● WORK TO BE COMPLETED
Please copy out every line of the records below word for word, keeping each line break where it falls.

==============================

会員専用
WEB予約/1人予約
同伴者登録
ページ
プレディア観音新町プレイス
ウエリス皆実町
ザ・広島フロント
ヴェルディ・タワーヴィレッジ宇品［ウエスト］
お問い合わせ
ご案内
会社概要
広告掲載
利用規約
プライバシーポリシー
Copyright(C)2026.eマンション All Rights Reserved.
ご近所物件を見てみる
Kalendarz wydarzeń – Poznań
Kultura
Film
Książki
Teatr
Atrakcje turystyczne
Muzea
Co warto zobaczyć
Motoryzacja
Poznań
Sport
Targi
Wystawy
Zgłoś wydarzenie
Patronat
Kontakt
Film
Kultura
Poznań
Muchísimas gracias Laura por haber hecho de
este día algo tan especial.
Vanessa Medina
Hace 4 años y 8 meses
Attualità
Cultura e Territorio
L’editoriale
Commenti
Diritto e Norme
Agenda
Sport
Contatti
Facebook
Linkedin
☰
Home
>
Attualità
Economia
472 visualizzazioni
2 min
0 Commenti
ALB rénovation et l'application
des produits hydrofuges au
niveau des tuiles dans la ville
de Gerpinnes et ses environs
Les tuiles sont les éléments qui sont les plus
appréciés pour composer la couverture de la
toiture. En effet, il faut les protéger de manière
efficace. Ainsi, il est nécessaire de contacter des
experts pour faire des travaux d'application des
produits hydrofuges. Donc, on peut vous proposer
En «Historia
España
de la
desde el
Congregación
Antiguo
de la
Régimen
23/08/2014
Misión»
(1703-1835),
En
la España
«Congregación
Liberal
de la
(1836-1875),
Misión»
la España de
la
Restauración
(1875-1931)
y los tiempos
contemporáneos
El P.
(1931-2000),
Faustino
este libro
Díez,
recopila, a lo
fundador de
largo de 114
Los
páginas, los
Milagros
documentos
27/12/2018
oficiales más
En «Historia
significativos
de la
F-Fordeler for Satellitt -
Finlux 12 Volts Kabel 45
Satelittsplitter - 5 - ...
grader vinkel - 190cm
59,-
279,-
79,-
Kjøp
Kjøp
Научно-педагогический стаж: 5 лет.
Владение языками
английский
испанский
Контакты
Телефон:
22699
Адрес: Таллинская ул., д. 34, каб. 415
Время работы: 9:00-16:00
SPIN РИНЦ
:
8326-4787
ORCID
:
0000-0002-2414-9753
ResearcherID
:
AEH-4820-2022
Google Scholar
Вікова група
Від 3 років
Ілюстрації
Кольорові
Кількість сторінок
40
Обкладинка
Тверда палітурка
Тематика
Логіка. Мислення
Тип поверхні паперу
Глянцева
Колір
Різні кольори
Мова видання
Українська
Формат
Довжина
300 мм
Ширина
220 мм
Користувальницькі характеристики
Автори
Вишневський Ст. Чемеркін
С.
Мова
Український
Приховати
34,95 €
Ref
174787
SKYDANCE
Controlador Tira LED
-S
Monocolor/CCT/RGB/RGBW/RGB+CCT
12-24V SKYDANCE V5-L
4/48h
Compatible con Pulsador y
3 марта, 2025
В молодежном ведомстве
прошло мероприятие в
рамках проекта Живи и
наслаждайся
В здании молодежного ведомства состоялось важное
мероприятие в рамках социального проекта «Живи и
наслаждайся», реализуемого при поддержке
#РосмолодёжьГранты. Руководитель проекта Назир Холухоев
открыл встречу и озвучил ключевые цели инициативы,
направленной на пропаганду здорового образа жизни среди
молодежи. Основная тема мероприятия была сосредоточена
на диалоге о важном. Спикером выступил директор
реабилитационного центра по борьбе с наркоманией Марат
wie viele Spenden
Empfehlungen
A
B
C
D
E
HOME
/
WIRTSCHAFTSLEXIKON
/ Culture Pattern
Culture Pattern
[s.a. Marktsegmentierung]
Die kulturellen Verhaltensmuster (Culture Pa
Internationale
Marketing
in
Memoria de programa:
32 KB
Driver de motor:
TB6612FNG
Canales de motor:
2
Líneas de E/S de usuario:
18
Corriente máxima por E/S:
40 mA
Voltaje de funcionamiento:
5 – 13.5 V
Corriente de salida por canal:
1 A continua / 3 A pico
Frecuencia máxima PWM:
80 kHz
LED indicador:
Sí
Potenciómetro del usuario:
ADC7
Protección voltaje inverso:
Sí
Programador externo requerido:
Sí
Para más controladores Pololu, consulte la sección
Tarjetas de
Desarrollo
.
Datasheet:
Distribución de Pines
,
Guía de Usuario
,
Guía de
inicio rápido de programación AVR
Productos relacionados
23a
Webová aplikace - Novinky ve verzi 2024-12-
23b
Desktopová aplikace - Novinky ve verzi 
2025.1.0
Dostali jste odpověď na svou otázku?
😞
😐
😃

==============================

● EXERCISE SOLUTION
会員専用
WEB予約/1人予約
同伴者登録
ページ
プレディア観音新町プレイス
ウエリス皆実町
ザ・広島フロント
ヴェルディ・タワーヴィレッジ宇品［ウエスト］
お問い合わせ
ご案内
会社概要
広告掲載
利用規約
プライバシーポリシー
Copyright(C)2026.eマンション All Rights Reserved.
ご近所物件を見てみる
Kalendarz wydarzeń – Poznań
Kultura
Film
Książki
Teatr
Atrakcje turystyczne
Muzea
Co warto zobaczyć
Motoryzacja
Poznań
Sport
Targi
Wystawy
Zgłoś wydarzenie
Patronat
Kontakt
Film
Kultura
Poznań
Muchísimas gracias Laura por haber hecho de
este día algo tan especial.
Vanessa Medina
Hace 4 años y 8 meses
Attualità
Cultura e Territorio
L’editoriale
Commenti
Diritto e Norme
Agenda
Sport
Contatti
Facebook
Linkedin
☰
Home
>
Attualità
Economia
472 visualizzazioni
2 min
0 Commenti
ALB rénovation et l'application
des produits hydrofuges au
niveau des tuiles dans la ville
de Gerpinnes et ses environs
Les tuiles sont les éléments qui sont les plus
appréciés pour composer la couverture de la
toiture. En effet, il faut les protéger de manière
efficace. Ainsi, il est nécessaire de contacter des
experts pour faire des travaux d'application des
produits hydrofuges. Donc, on peut vous proposer
En «Historia
España
de la
desde el
Congregación
Antiguo
de la
Régimen
23/08/2014
Misión»
(1703-1835),
En
la España
«Congregación
Liberal
de la
(1836-1875),
Misión»
la España de
la
Restauración
(1875-1931)
y los tiempos
contemporáneos
El P.
(1931-2000),
Faustino
este libro
Díez,
recopila, a lo
fundador de
largo de 114
Los
páginas, los
Milagros
documentos
27/12/2018
oficiales más
En «Historia
significativos
de la
F-Fordeler for Satellitt -
Finlux 12 Volts Kabel 45
Satelittsplitter - 5 - ...
grader vinkel - 190cm
59,-
279,-
79,-
Kjøp
Kjøp
Научно-педагогический стаж: 5 лет.
Владение языками
английский
испанский
Контакты
Телефон:
22699
Адрес: Таллинская ул., д. 34, каб. 415
Время работы: 9:00-16:00
SPIN РИНЦ
:
8326-4787
ORCID
:
0000-0002-2414-9753
ResearcherID
:
AEH-4820-2022
Google Scholar
Вікова група
Від 3 років
Ілюстрації
Кольорові
Кількість сторінок
40
Обкладинка
Тверда палітурка
Тематика
Логіка. Мислення
Тип поверхні паперу
Глянцева
Колір
Різні кольори
Мова видання
Українська
Формат
Довжина
300 мм
Ширина
220 мм
Користувальницькі характеристики
Автори
Вишневський Ст. Чемеркін
С.
Мова
Український
Приховати
34,95 €
Ref
174787
SKYDANCE
Controlador Tira LED
-S
Monocolor/CCT/RGB/RGBW/RGB+CCT
12-24V SKYDANCE V5-L
4/48h
Compatible con Pulsador y
3 марта, 2025
В молодежном ведомстве
прошло мероприятие в
рамках проекта Живи и
наслаждайся
В здании молодежного ведомства состоялось важное
мероприятие в рамках социального проекта «Живи и
наслаждайся», реализуемого при поддержке
#РосмолодёжьГранты. Руководитель проекта Назир Холухоев
открыл встречу и озвучил ключевые цели инициативы,
направленной на пропаганду здорового образа жизни среди
молодежи. Основная тема мероприятия была сосредоточена
на диалоге о важном. Спикером выступил директор
реабилитационного центра по борьбе с наркоманией Марат
wie viele Spenden
Empfehlungen
A
B
C
D
E
HOME
/
WIRTSCHAFTSLEXIKON
/ Culture Pattern
Culture Pattern
[s.a. Marktsegmentierung]
Die kulturellen Verhaltensmuster (Culture Pa
Internationale
Marketing
in
Memoria de programa:
32 KB
Driver de motor:
TB6612FNG
Canales de motor:
2
Líneas de E/S de usuario:
18
Corriente máxima por E/S:
40 mA
Voltaje de funcionamiento:
5 – 13.5 V
Corriente de salida por canal:
1 A continua / 3 A pico
Frecuencia máxima PWM:
80 kHz
LED indicador:
Sí
Potenciómetro del usuario:
ADC7
Protección voltaje inverso:
Sí
Programador externo requerido:
Sí
Para más controladores Pololu, consulte la sección
Tarjetas de
Desarrollo
.
Datasheet:
Distribución de Pines
,
Guía de Usuario
,
Guía de
inicio rápido de programación AVR
Productos relacionados
23a
Webová aplikace - Novinky ve verzi 2024-12-
23b
Desktopová aplikace - Novinky ve verzi 
2025.1.0
Dostali jste odpověď na svou otázku?
😞
😐
😃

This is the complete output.